-- Input records follows --

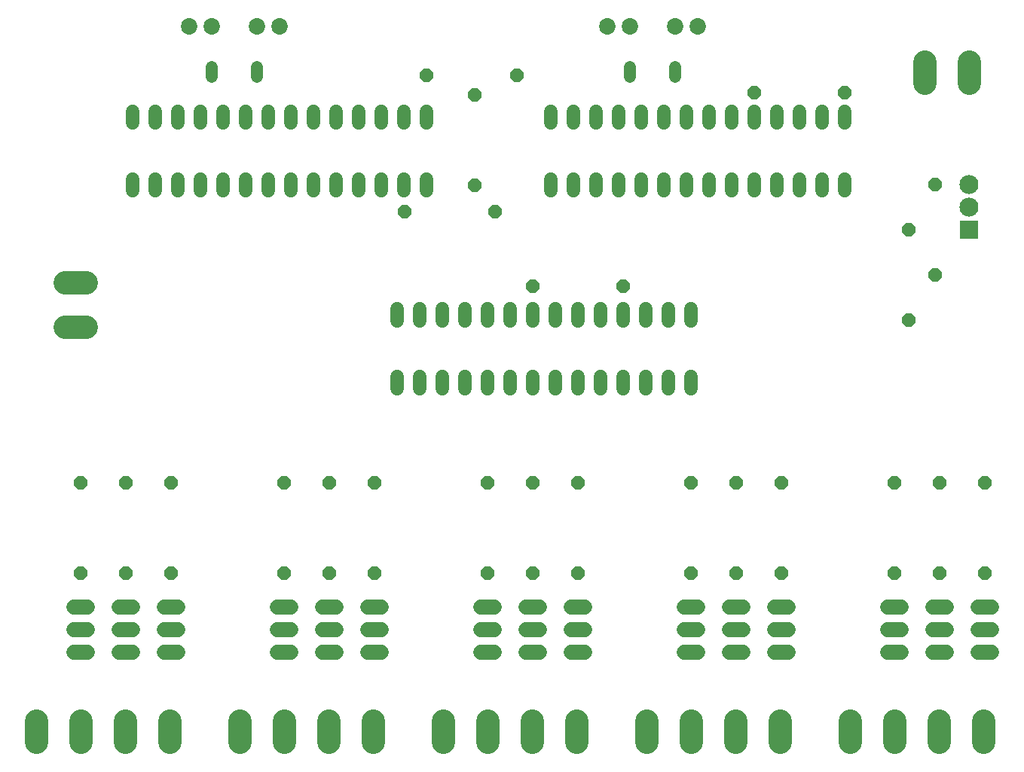
<source format=gbr>
G04 EAGLE Gerber RS-274X export*
G75*
%MOMM*%
%FSLAX34Y34*%
%LPD*%
%INSoldermask Bottom*%
%IPPOS*%
%AMOC8*
5,1,8,0,0,1.08239X$1,22.5*%
G01*
%ADD10C,1.854200*%
%ADD11C,1.524000*%
%ADD12C,1.727200*%
%ADD13C,1.320800*%
%ADD14P,1.649562X8X112.500000*%
%ADD15P,1.649562X8X202.500000*%
%ADD16P,1.649562X8X292.500000*%
%ADD17P,1.649562X8X22.500000*%
%ADD18R,2.133600X2.133600*%
%ADD19C,2.133600*%
%ADD20C,2.603200*%


D10*
X210795Y870128D03*
X236195Y870128D03*
X312395Y870128D03*
X286995Y870128D03*
X680695Y870128D03*
X706095Y870128D03*
X782295Y870128D03*
X756895Y870128D03*
D11*
X477495Y775132D02*
X477495Y761924D01*
X452095Y761924D02*
X452095Y775132D01*
X426695Y775132D02*
X426695Y761924D01*
X401295Y761924D02*
X401295Y775132D01*
X375895Y775132D02*
X375895Y761924D01*
X350495Y761924D02*
X350495Y775132D01*
X325095Y775132D02*
X325095Y761924D01*
X299695Y761924D02*
X299695Y775132D01*
X274295Y775132D02*
X274295Y761924D01*
X248895Y761924D02*
X248895Y775132D01*
X223495Y775132D02*
X223495Y761924D01*
X198095Y761924D02*
X198095Y775132D01*
X172695Y775132D02*
X172695Y761924D01*
X147295Y761924D02*
X147295Y775132D01*
X147295Y698932D02*
X147295Y685724D01*
X172695Y685724D02*
X172695Y698932D01*
X198095Y698932D02*
X198095Y685724D01*
X223495Y685724D02*
X223495Y698932D01*
X248895Y698932D02*
X248895Y685724D01*
X274295Y685724D02*
X274295Y698932D01*
X299695Y698932D02*
X299695Y685724D01*
X325095Y685724D02*
X325095Y698932D01*
X350495Y698932D02*
X350495Y685724D01*
X375895Y685724D02*
X375895Y698932D01*
X401295Y698932D02*
X401295Y685724D01*
X426695Y685724D02*
X426695Y698932D01*
X452095Y698932D02*
X452095Y685724D01*
X477495Y685724D02*
X477495Y698932D01*
X444500Y476504D02*
X444500Y463296D01*
X469900Y463296D02*
X469900Y476504D01*
X495300Y476504D02*
X495300Y463296D01*
X520700Y463296D02*
X520700Y476504D01*
X546100Y476504D02*
X546100Y463296D01*
X571500Y463296D02*
X571500Y476504D01*
X596900Y476504D02*
X596900Y463296D01*
X622300Y463296D02*
X622300Y476504D01*
X647700Y476504D02*
X647700Y463296D01*
X673100Y463296D02*
X673100Y476504D01*
X698500Y476504D02*
X698500Y463296D01*
X723900Y463296D02*
X723900Y476504D01*
X749300Y476504D02*
X749300Y463296D01*
X774700Y463296D02*
X774700Y476504D01*
X774700Y539496D02*
X774700Y552704D01*
X749300Y552704D02*
X749300Y539496D01*
X723900Y539496D02*
X723900Y552704D01*
X698500Y552704D02*
X698500Y539496D01*
X673100Y539496D02*
X673100Y552704D01*
X647700Y552704D02*
X647700Y539496D01*
X622300Y539496D02*
X622300Y552704D01*
X596900Y552704D02*
X596900Y539496D01*
X571500Y539496D02*
X571500Y552704D01*
X546100Y552704D02*
X546100Y539496D01*
X520700Y539496D02*
X520700Y552704D01*
X495300Y552704D02*
X495300Y539496D01*
X469900Y539496D02*
X469900Y552704D01*
X444500Y552704D02*
X444500Y539496D01*
X947395Y761924D02*
X947395Y775132D01*
X921995Y775132D02*
X921995Y761924D01*
X896595Y761924D02*
X896595Y775132D01*
X871195Y775132D02*
X871195Y761924D01*
X845795Y761924D02*
X845795Y775132D01*
X820395Y775132D02*
X820395Y761924D01*
X794995Y761924D02*
X794995Y775132D01*
X769595Y775132D02*
X769595Y761924D01*
X744195Y761924D02*
X744195Y775132D01*
X718795Y775132D02*
X718795Y761924D01*
X693395Y761924D02*
X693395Y775132D01*
X667995Y775132D02*
X667995Y761924D01*
X642595Y761924D02*
X642595Y775132D01*
X617195Y775132D02*
X617195Y761924D01*
X617195Y698932D02*
X617195Y685724D01*
X642595Y685724D02*
X642595Y698932D01*
X667995Y698932D02*
X667995Y685724D01*
X693395Y685724D02*
X693395Y698932D01*
X718795Y698932D02*
X718795Y685724D01*
X744195Y685724D02*
X744195Y698932D01*
X769595Y698932D02*
X769595Y685724D01*
X794995Y685724D02*
X794995Y698932D01*
X820395Y698932D02*
X820395Y685724D01*
X845795Y685724D02*
X845795Y698932D01*
X871195Y698932D02*
X871195Y685724D01*
X896595Y685724D02*
X896595Y698932D01*
X921995Y698932D02*
X921995Y685724D01*
X947395Y685724D02*
X947395Y698932D01*
D12*
X96596Y217703D02*
X81356Y217703D01*
X81356Y192303D02*
X96596Y192303D01*
X96596Y166903D02*
X81356Y166903D01*
X767156Y217703D02*
X782396Y217703D01*
X782396Y192303D02*
X767156Y192303D01*
X767156Y166903D02*
X782396Y166903D01*
X817956Y217703D02*
X833196Y217703D01*
X833196Y192303D02*
X817956Y192303D01*
X817956Y166903D02*
X833196Y166903D01*
X868756Y217703D02*
X883996Y217703D01*
X883996Y192303D02*
X868756Y192303D01*
X868756Y166903D02*
X883996Y166903D01*
X995756Y217703D02*
X1010996Y217703D01*
X1010996Y192303D02*
X995756Y192303D01*
X995756Y166903D02*
X1010996Y166903D01*
X1046556Y217703D02*
X1061796Y217703D01*
X1061796Y192303D02*
X1046556Y192303D01*
X1046556Y166903D02*
X1061796Y166903D01*
X1097356Y217703D02*
X1112596Y217703D01*
X1112596Y192303D02*
X1097356Y192303D01*
X1097356Y166903D02*
X1112596Y166903D01*
D13*
X236195Y813740D02*
X236195Y824916D01*
X286995Y824916D02*
X286995Y813740D01*
X706095Y813740D02*
X706095Y824916D01*
X756895Y824916D02*
X756895Y813740D01*
D12*
X147396Y217703D02*
X132156Y217703D01*
X132156Y192303D02*
X147396Y192303D01*
X147396Y166903D02*
X132156Y166903D01*
X182956Y217703D02*
X198196Y217703D01*
X198196Y192303D02*
X182956Y192303D01*
X182956Y166903D02*
X198196Y166903D01*
X309956Y217703D02*
X325196Y217703D01*
X325196Y192303D02*
X309956Y192303D01*
X309956Y166903D02*
X325196Y166903D01*
X360756Y217703D02*
X375996Y217703D01*
X375996Y192303D02*
X360756Y192303D01*
X360756Y166903D02*
X375996Y166903D01*
X411556Y217703D02*
X426796Y217703D01*
X426796Y192303D02*
X411556Y192303D01*
X411556Y166903D02*
X426796Y166903D01*
X538556Y217703D02*
X553796Y217703D01*
X553796Y192303D02*
X538556Y192303D01*
X538556Y166903D02*
X553796Y166903D01*
X589356Y217703D02*
X604596Y217703D01*
X604596Y192303D02*
X589356Y192303D01*
X589356Y166903D02*
X604596Y166903D01*
X640156Y217703D02*
X655396Y217703D01*
X655396Y192303D02*
X640156Y192303D01*
X640156Y166903D02*
X655396Y166903D01*
D14*
X596976Y255803D03*
X596976Y357403D03*
X825576Y255803D03*
X825576Y357403D03*
X876376Y255803D03*
X876376Y357403D03*
X1003376Y255803D03*
X1003376Y357403D03*
X1054176Y255803D03*
X1054176Y357403D03*
X1104976Y255803D03*
X1104976Y357403D03*
X88976Y255803D03*
X88976Y357403D03*
D15*
X698500Y578561D03*
X596900Y578561D03*
D16*
X1048995Y692328D03*
X1048995Y590728D03*
X1019405Y641528D03*
X1019405Y539928D03*
D17*
X477088Y815492D03*
X578688Y815492D03*
D14*
X139776Y255803D03*
X139776Y357403D03*
D17*
X452958Y662330D03*
X554558Y662330D03*
D14*
X531292Y691845D03*
X531292Y793445D03*
D15*
X947586Y796144D03*
X845986Y796144D03*
D14*
X190576Y255803D03*
X190576Y357403D03*
X317576Y255803D03*
X317576Y357403D03*
X368376Y255803D03*
X368376Y357403D03*
X419176Y255803D03*
X419176Y357403D03*
X546176Y255803D03*
X546176Y357403D03*
X647776Y255803D03*
X647776Y357403D03*
X774776Y255803D03*
X774776Y357403D03*
D18*
X1087095Y641528D03*
D19*
X1087095Y666928D03*
X1087095Y692328D03*
D20*
X38576Y90003D02*
X38576Y66003D01*
X88576Y66003D02*
X88576Y90003D01*
X138576Y90003D02*
X138576Y66003D01*
X188576Y66003D02*
X188576Y90003D01*
X724376Y90003D02*
X724376Y66003D01*
X774376Y66003D02*
X774376Y90003D01*
X824376Y90003D02*
X824376Y66003D01*
X874376Y66003D02*
X874376Y90003D01*
X495776Y90003D02*
X495776Y66003D01*
X545776Y66003D02*
X545776Y90003D01*
X595776Y90003D02*
X595776Y66003D01*
X645776Y66003D02*
X645776Y90003D01*
X267176Y90003D02*
X267176Y66003D01*
X317176Y66003D02*
X317176Y90003D01*
X367176Y90003D02*
X367176Y66003D01*
X417176Y66003D02*
X417176Y90003D01*
X952976Y90003D02*
X952976Y66003D01*
X1002976Y66003D02*
X1002976Y90003D01*
X1052976Y90003D02*
X1052976Y66003D01*
X1102976Y66003D02*
X1102976Y90003D01*
X94855Y582530D02*
X70855Y582530D01*
X70855Y532530D02*
X94855Y532530D01*
X1086847Y806744D02*
X1086847Y830744D01*
X1036847Y830744D02*
X1036847Y806744D01*
M02*

</source>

-- Input records concluded --

__What to do__
Of all the entries above, repeat only the lines from the line that has "X248895Y685724D01*" to the line that has "X871195Y698932D02*", both lines included, exactly.

__Result__
X248895Y685724D01*
X274295Y685724D02*
X274295Y698932D01*
X299695Y698932D02*
X299695Y685724D01*
X325095Y685724D02*
X325095Y698932D01*
X350495Y698932D02*
X350495Y685724D01*
X375895Y685724D02*
X375895Y698932D01*
X401295Y698932D02*
X401295Y685724D01*
X426695Y685724D02*
X426695Y698932D01*
X452095Y698932D02*
X452095Y685724D01*
X477495Y685724D02*
X477495Y698932D01*
X444500Y476504D02*
X444500Y463296D01*
X469900Y463296D02*
X469900Y476504D01*
X495300Y476504D02*
X495300Y463296D01*
X520700Y463296D02*
X520700Y476504D01*
X546100Y476504D02*
X546100Y463296D01*
X571500Y463296D02*
X571500Y476504D01*
X596900Y476504D02*
X596900Y463296D01*
X622300Y463296D02*
X622300Y476504D01*
X647700Y476504D02*
X647700Y463296D01*
X673100Y463296D02*
X673100Y476504D01*
X698500Y476504D02*
X698500Y463296D01*
X723900Y463296D02*
X723900Y476504D01*
X749300Y476504D02*
X749300Y463296D01*
X774700Y463296D02*
X774700Y476504D01*
X774700Y539496D02*
X774700Y552704D01*
X749300Y552704D02*
X749300Y539496D01*
X723900Y539496D02*
X723900Y552704D01*
X698500Y552704D02*
X698500Y539496D01*
X673100Y539496D02*
X673100Y552704D01*
X647700Y552704D02*
X647700Y539496D01*
X622300Y539496D02*
X622300Y552704D01*
X596900Y552704D02*
X596900Y539496D01*
X571500Y539496D02*
X571500Y552704D01*
X546100Y552704D02*
X546100Y539496D01*
X520700Y539496D02*
X520700Y552704D01*
X495300Y552704D02*
X495300Y539496D01*
X469900Y539496D02*
X469900Y552704D01*
X444500Y552704D02*
X444500Y539496D01*
X947395Y761924D02*
X947395Y775132D01*
X921995Y775132D02*
X921995Y761924D01*
X896595Y761924D02*
X896595Y775132D01*
X871195Y775132D02*
X871195Y761924D01*
X845795Y761924D02*
X845795Y775132D01*
X820395Y775132D02*
X820395Y761924D01*
X794995Y761924D02*
X794995Y775132D01*
X769595Y775132D02*
X769595Y761924D01*
X744195Y761924D02*
X744195Y775132D01*
X718795Y775132D02*
X718795Y761924D01*
X693395Y761924D02*
X693395Y775132D01*
X667995Y775132D02*
X667995Y761924D01*
X642595Y761924D02*
X642595Y775132D01*
X617195Y775132D02*
X617195Y761924D01*
X617195Y698932D02*
X617195Y685724D01*
X642595Y685724D02*
X642595Y698932D01*
X667995Y698932D02*
X667995Y685724D01*
X693395Y685724D02*
X693395Y698932D01*
X718795Y698932D02*
X718795Y685724D01*
X744195Y685724D02*
X744195Y698932D01*
X769595Y698932D02*
X769595Y685724D01*
X794995Y685724D02*
X794995Y698932D01*
X820395Y698932D02*
X820395Y685724D01*
X845795Y685724D02*
X845795Y698932D01*
X871195Y698932D02*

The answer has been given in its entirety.